You may recall mention last month of a Lawrence Wright book and New Yorker article on Scientology, "to be 'told through the eyes of director and apostate Paul Haggis.'"
I don't know if he's found a book publisher yet, but at least the New Yorker piece is now available, and it looks like a detailed one.
I haven't had a chance to read it yet, so, note to self, etc. But I thought some of you might like to know right away.
(h/t: @johnmcquaid)
[Added] Follow-up post.
9 comments:
In the race for 'bat-shit crazy creation mythology' the Scientologists are neck and neck with the Mormons.
I'll be back in a moment, that's the Angel Moroni at the door with my hyperdimensional spectacles and magic underwear.
LOL!
But I have to say, if only the craziest thing about them were their creation mythology …
Thanks.

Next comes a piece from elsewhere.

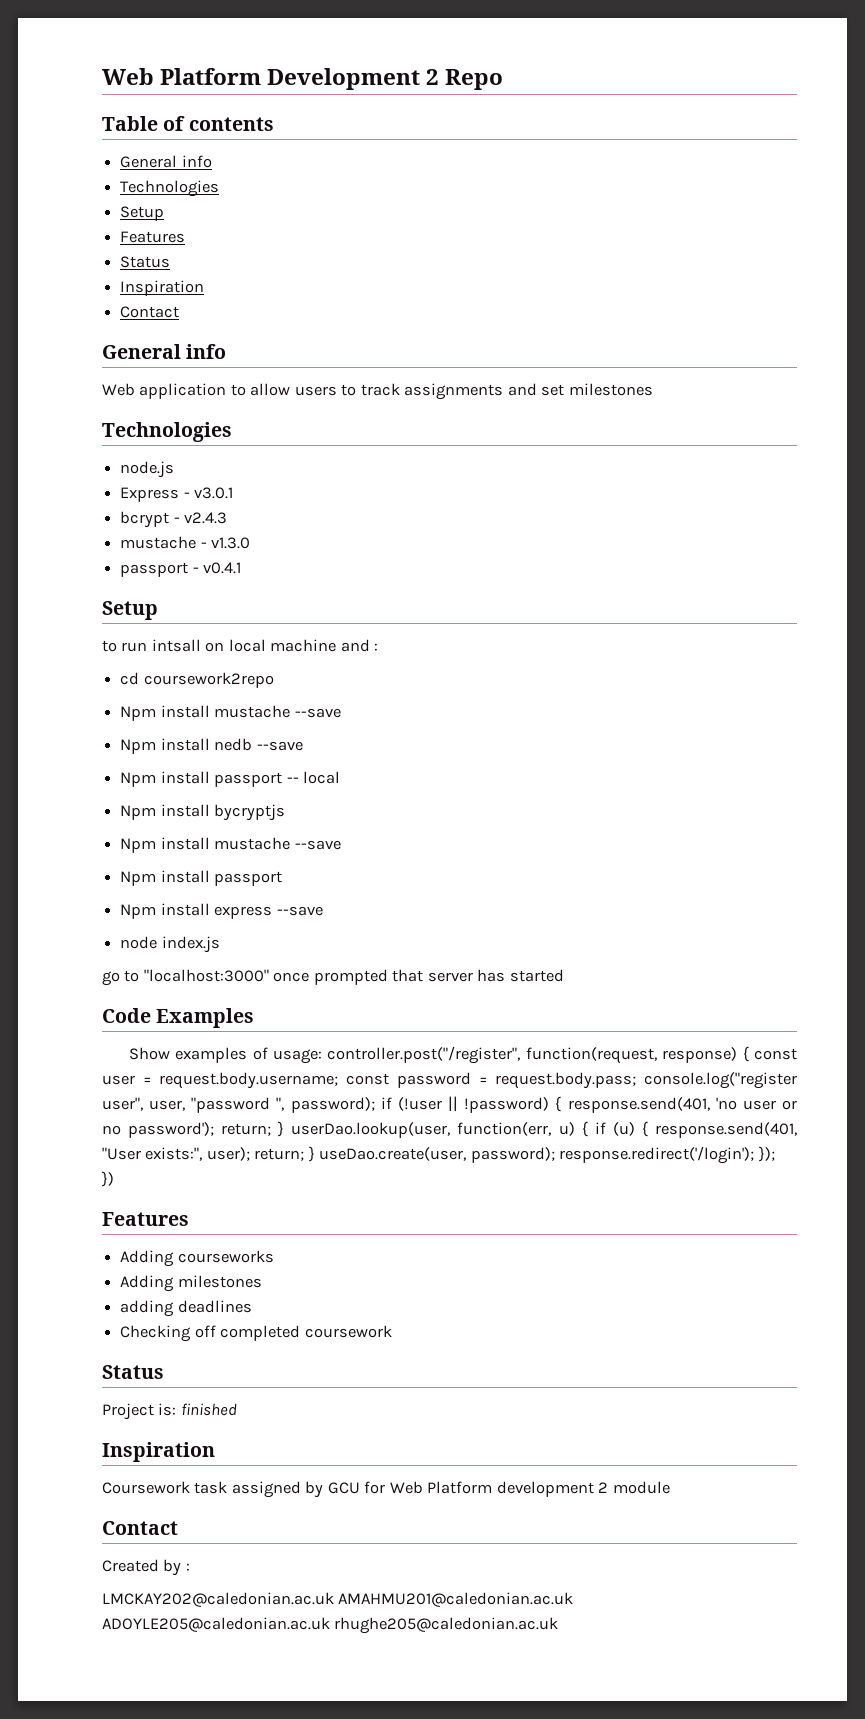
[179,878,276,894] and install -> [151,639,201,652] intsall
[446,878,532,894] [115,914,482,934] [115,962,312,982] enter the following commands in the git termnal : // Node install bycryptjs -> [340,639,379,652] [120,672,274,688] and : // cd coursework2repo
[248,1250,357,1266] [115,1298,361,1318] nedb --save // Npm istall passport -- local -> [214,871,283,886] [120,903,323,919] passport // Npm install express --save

A good read.
You're welcome. Thanks for letting me know you saw the post and enjoyed the article.
I just finished it myself. In general, a nice piece of understated reporting, I thought.

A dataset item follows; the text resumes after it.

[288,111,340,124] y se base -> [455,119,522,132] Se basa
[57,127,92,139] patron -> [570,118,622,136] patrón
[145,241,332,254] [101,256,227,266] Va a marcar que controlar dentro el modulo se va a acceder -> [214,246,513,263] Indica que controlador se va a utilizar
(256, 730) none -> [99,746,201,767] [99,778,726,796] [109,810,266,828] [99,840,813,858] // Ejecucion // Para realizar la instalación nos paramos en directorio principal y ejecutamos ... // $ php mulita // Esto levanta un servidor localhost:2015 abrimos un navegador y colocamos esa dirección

But I am going to remember this one bit of hilarity:
“How dare you compare Dave Miscavige with Martin Luther King!” one of the officials shouted.
It's excellent, as you'd expect from the author of the masterpiece The Looming Tower.
What's funny is that about three quarters of the way through there's horror story following on horror story, with the last sentence of each paragraph a parenthetical (the church denies this ever took place).
It becomes a droll mantra, like Vonnegut's "so it goes" in Slaughterhouse Five.
The piece feels like it's been fact-checked as thoroughly as Colin Powell's UN speech was not.
I liked that aspect of the mantra-like parenthetical denials, too. A good way of showing how the reporter has made an effort to hear out both sides and if not willing to come to a definite conclusion, has at least developed a sense of what's what. A good lesson for the more lazy types who just uncritically type up he-said/she-said dreck.
When I read articles like this about the CoS, I am always amazed by how flaky the senior members are -- ducking the reporter trying to arrange an interview, and then when they finally do show up, bringing four lawyers and "nearly seven linear feet" worth of loose-leaf binders.
In this sense, they come off less like a cult than they do a more run-of-the-mill slimy corporation.
I expect you're right about the fact-checking. LOL @ your simile.
The writer of the article interviewed here.
Thanks. Interesting to hear him talk out loud about some of the stuff he wrote about.